One of my favorite people in the world just had a baby and I wanted to make something for her that she could grab easily in between nursing sessions that would be a bit of treat but also sustain her more than just a pile of sugar and flour. . .
. . . so, I made these lovely pumpkin scones. . .
. . . fortified with almond flour and ginger. . .
. . . prefect for a hungry mama. . .
. . . or her brood of kiddos as they run out the door for school.
Hearty Pumpkin Scones: Makes 24 scones
- 2 1/4 cups flour
- 2 1/4 almond flour
- 2/3 cup sugar
- 4 teaspoons baking powder
- 1 tsp salt
- 1⁄2 teaspoon ground cinnamon
- 1⁄4 teaspoon ground nutmeg
- 1⁄4 teaspoon ground cloves
- 1⁄2 teaspoon ground ginger
- 3/4 cup chopped candied ginger -whisk these together
- 2 sticks butter - Very cold and cut into cubes
In a smaller bowl mix:
- 2 large egg
- 1/2 cup half and half
- 1 cup pumpkin puree
- 1 teaspoon vanilla extract
- Sliced almonds
Whisk together the dry ingredients. Then cut the butter into the flour mixture, but not completely. Make sure there are lots of pieces of butter still visible.

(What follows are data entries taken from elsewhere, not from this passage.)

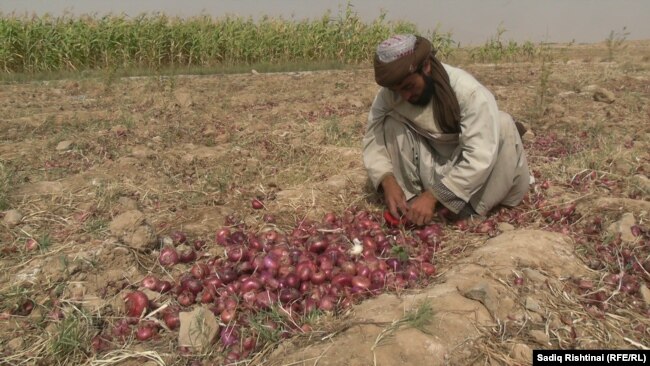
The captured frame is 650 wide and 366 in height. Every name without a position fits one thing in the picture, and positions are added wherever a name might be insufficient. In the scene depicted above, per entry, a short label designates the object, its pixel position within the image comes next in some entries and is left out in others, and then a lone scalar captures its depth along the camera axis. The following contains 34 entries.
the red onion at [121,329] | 2.25
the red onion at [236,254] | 2.71
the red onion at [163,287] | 2.52
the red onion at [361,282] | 2.49
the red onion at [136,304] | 2.35
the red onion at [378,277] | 2.52
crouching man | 2.74
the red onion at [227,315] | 2.27
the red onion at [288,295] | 2.38
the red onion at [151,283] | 2.51
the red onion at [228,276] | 2.56
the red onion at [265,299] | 2.34
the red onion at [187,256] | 2.80
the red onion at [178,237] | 2.95
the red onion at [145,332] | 2.24
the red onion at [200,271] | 2.62
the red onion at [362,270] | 2.58
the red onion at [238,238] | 2.93
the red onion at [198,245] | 2.95
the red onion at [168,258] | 2.76
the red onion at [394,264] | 2.67
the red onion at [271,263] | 2.59
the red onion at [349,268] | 2.60
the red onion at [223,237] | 2.96
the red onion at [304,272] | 2.52
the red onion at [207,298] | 2.45
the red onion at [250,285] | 2.45
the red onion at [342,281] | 2.50
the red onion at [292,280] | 2.48
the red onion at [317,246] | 2.81
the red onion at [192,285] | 2.49
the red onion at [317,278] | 2.53
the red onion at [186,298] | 2.44
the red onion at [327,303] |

Combine the liquid with the dry mixture. It will be a bit wetter than regular scones, but you should form a 6" disc that is 3/4" thick. It will be sticky, but workable. If it's too wet, add a bit more flour.
When you have your discs made, press the almonds into the top of each. Chill in the refrigerator for at least 20 min.
After they've chilled, cut each round in 4 pie pieces. Bake at 400 for 12-15 minutes or until the dough is set and the bottoms are golden brown.
Much like pumpkin bread, these are best if allowed cool and rest for a couple of hours.